--- Data shown ---
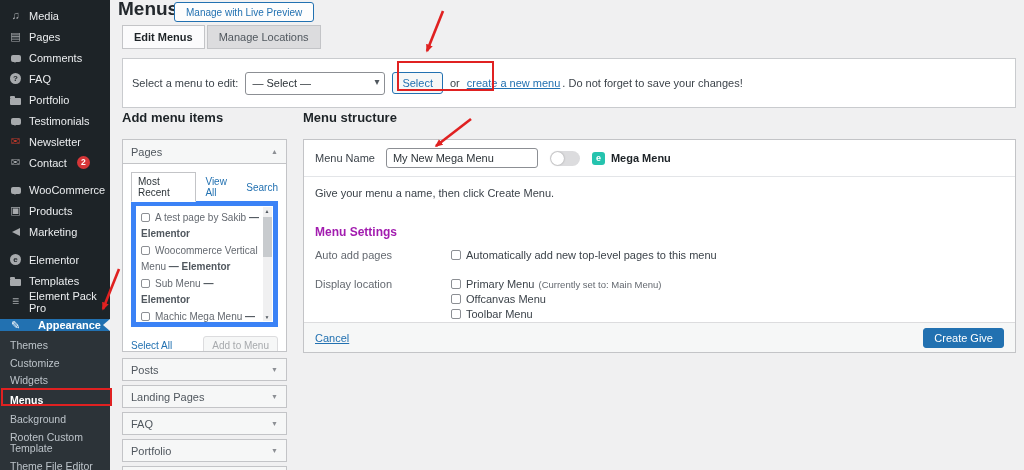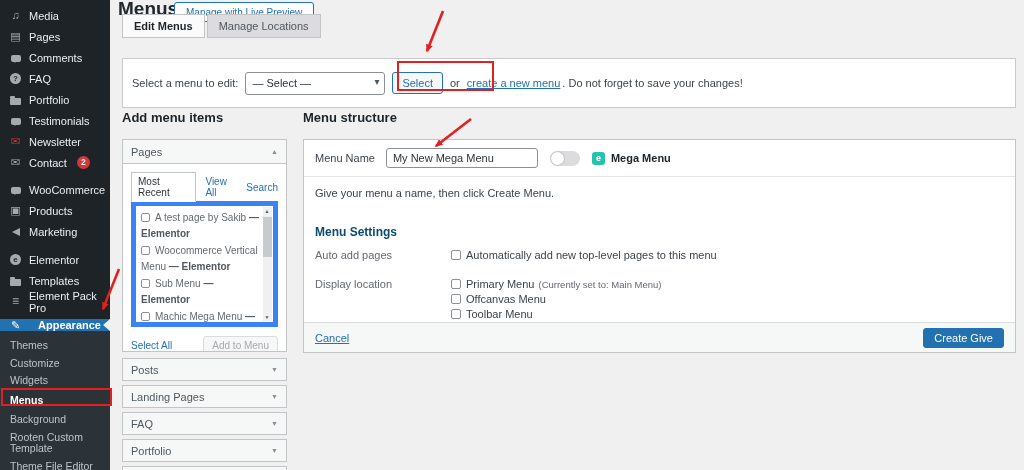"Edit Menus" .tabs { top: 14px -> 25px }
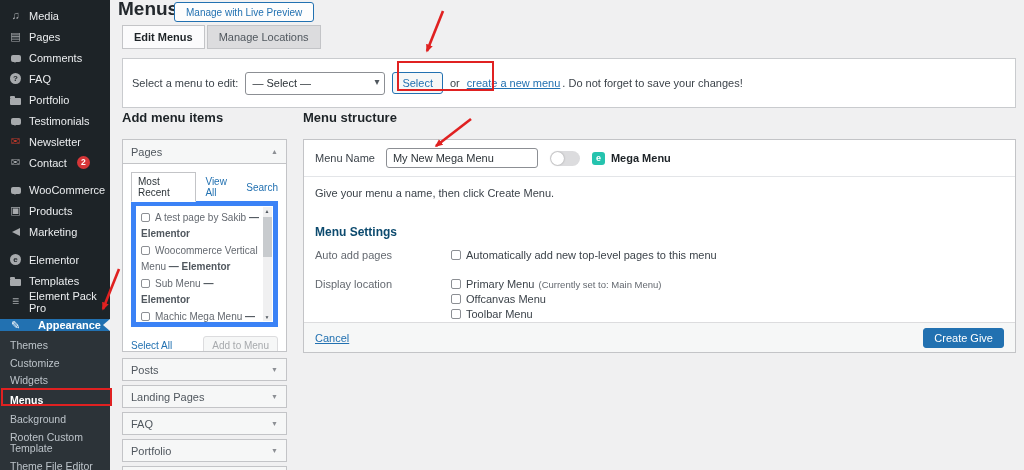"Menu Settings" .settings h4 { color: #0c4a6e -> #a21caf }
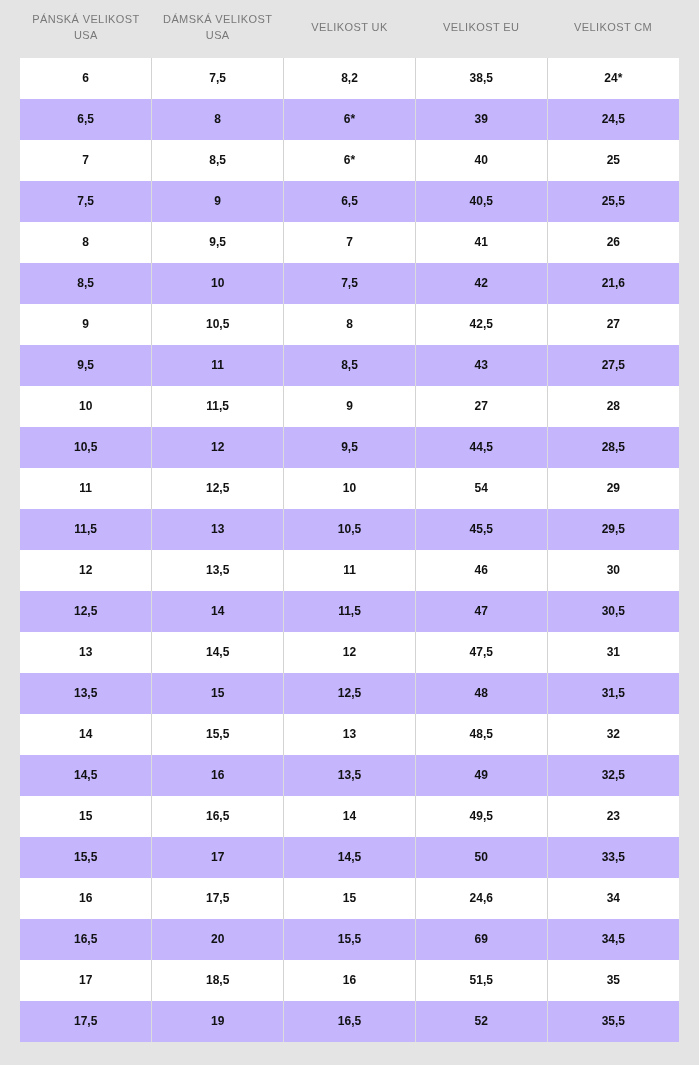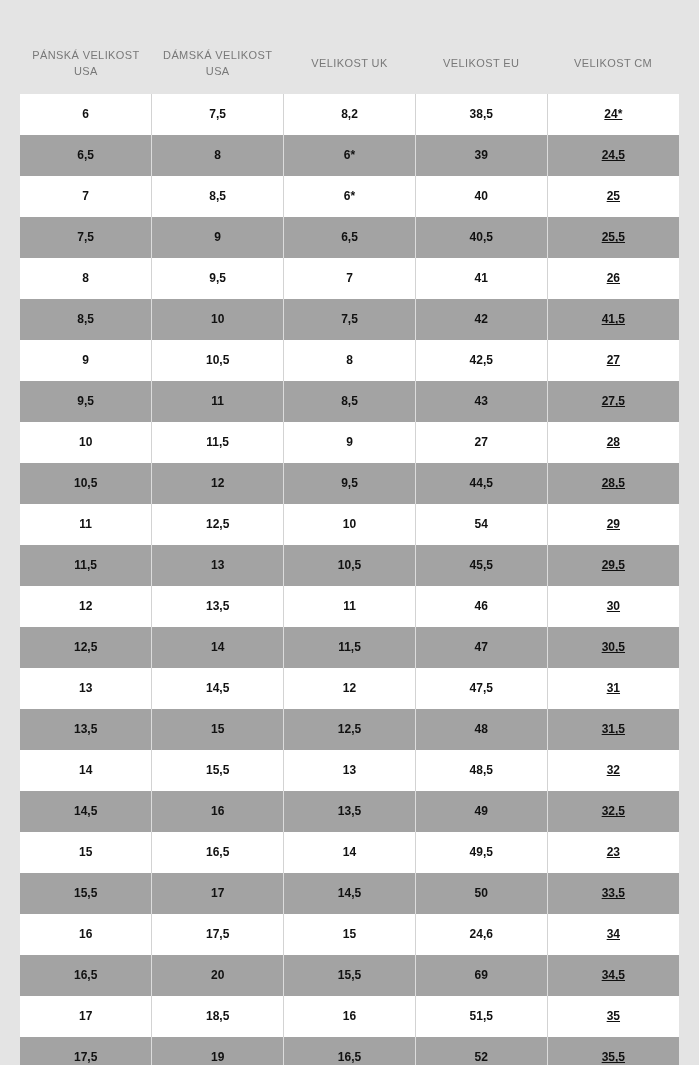"PÁNSKÁ VELIKOST USA" .page { margin-top: 36px -> none }
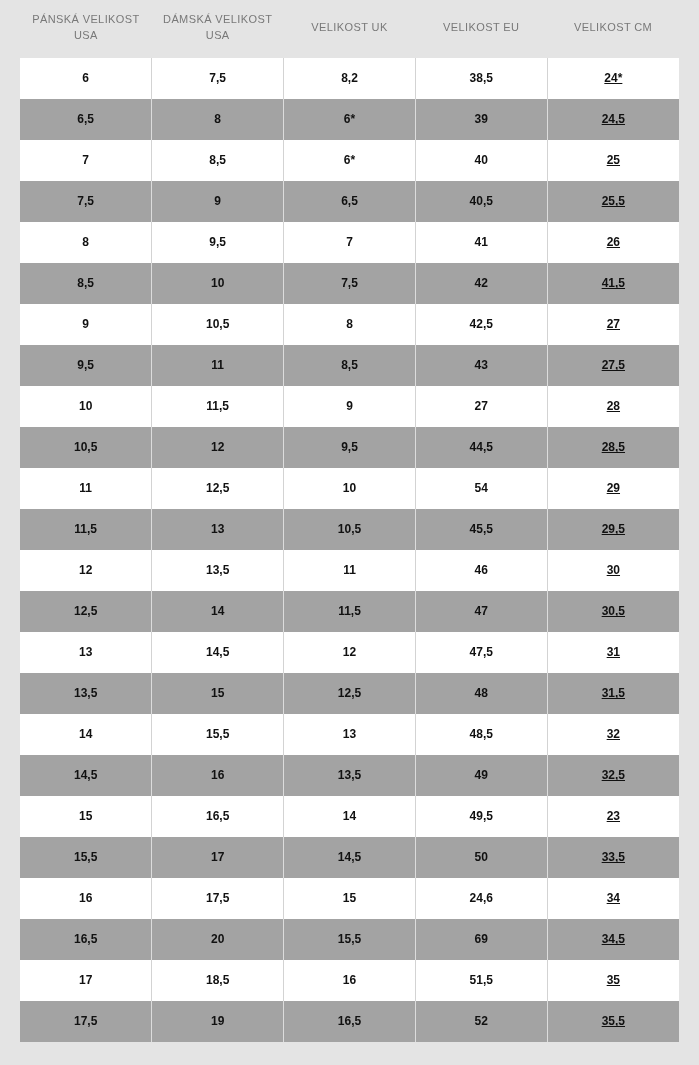"24*" table.size-table tbody td:last-child { text-decoration: underline -> none }
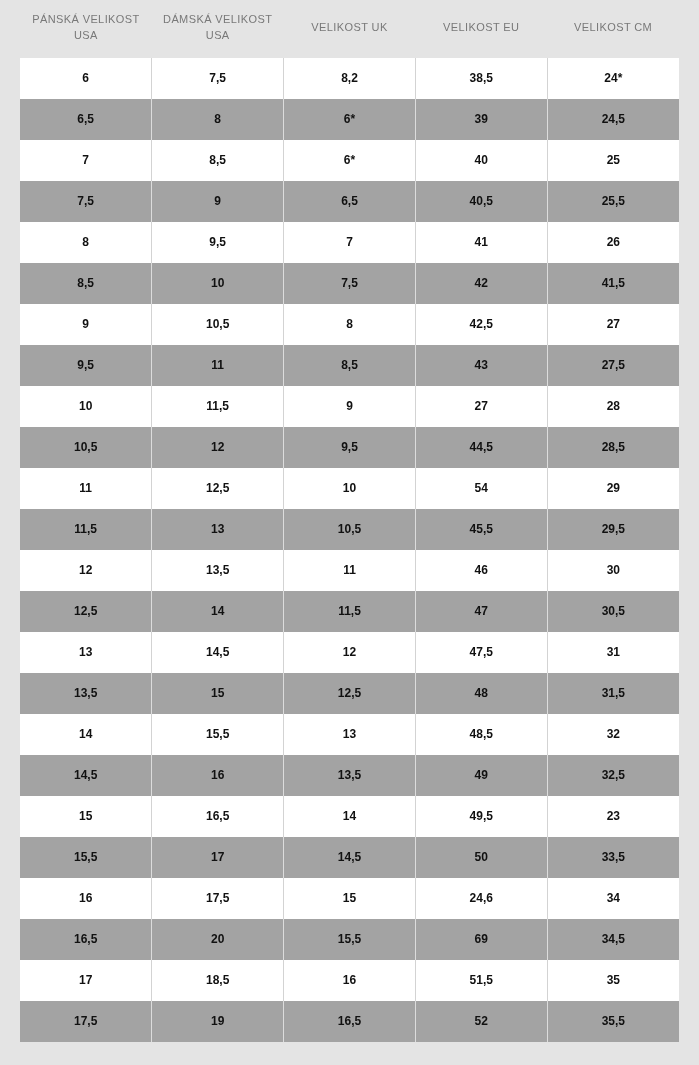"6,5" table.size-table tbody tr.row-even td { background: #a3a3a3 -> #c4b5fd }
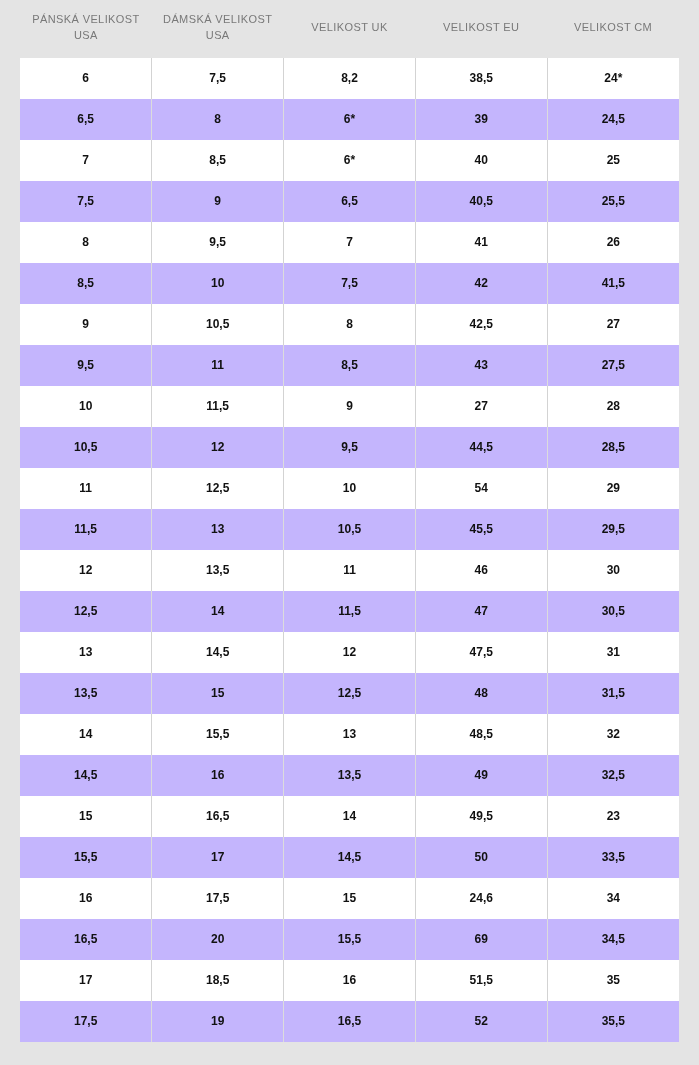"41,5" td { text: 41,5 -> 21,6 }
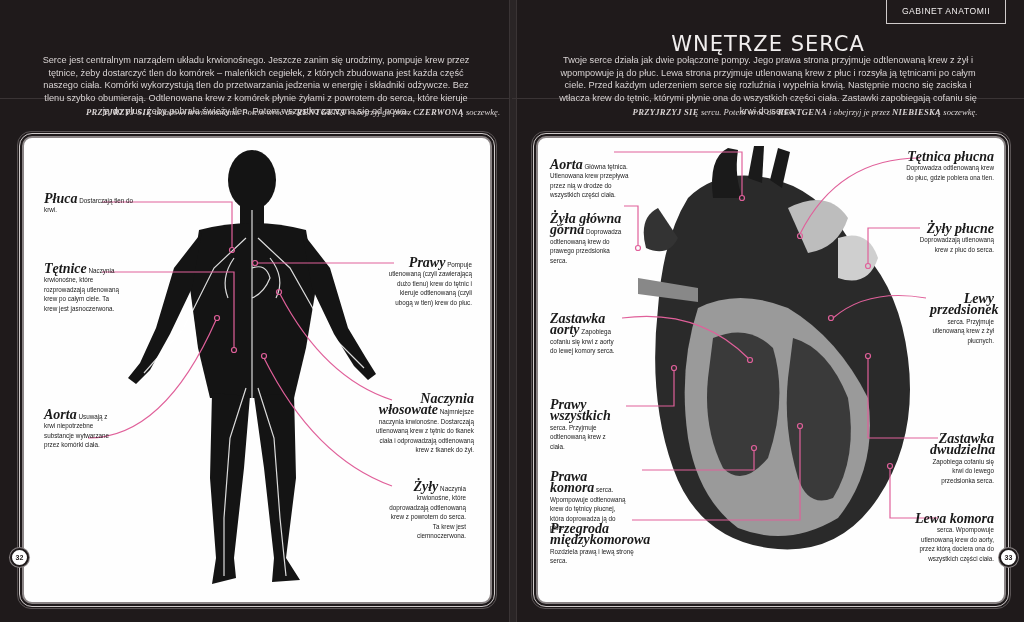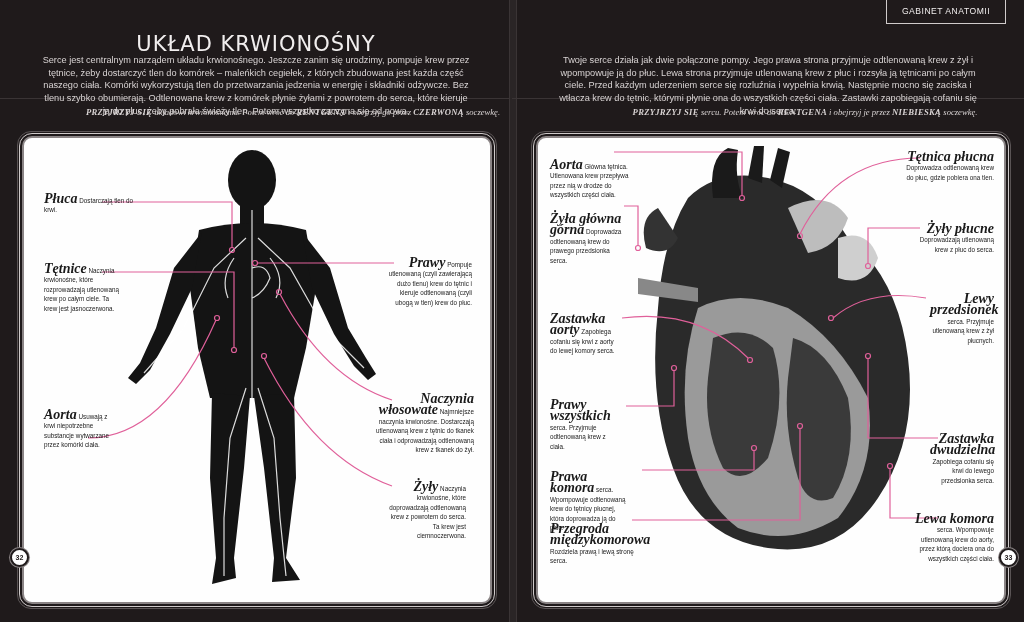"UKŁAD KRWIONOŚNY" h1.title { html: <h1>UKŁAD KRWIONOŚNY</h1> -> none }
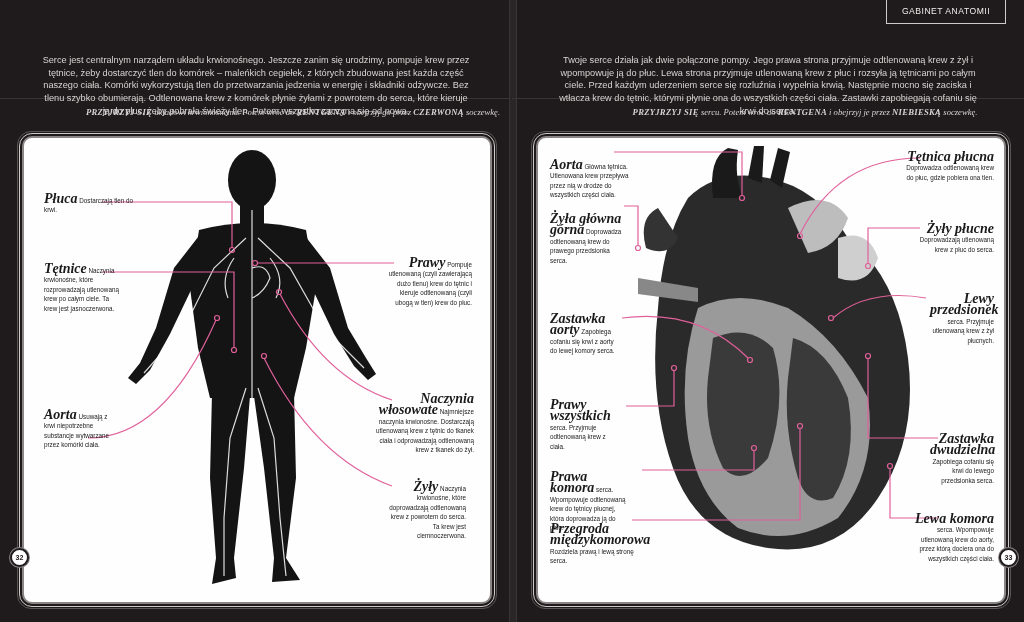"WNĘTRZE SERCA" h1.title { html: none -> <h1>WNĘTRZE SERCA</h1> }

--- What to work on ---
Leave out the pictures and return, exactly as written, only the lines from the line with "table.size-table tbody td:last-child" through the end of the records above.

--- Your solution ---
"24*" table.size-table tbody td:last-child { text-decoration: underline -> none }
"6,5" table.size-table tbody tr.row-even td { background: #a3a3a3 -> #c4b5fd }
"41,5" td { text: 41,5 -> 21,6 }
"UKŁAD KRWIONOŚNY" h1.title { html: <h1>UKŁAD KRWIONOŚNY</h1> -> none }
"WNĘTRZE SERCA" h1.title { html: none -> <h1>WNĘTRZE SERCA</h1> }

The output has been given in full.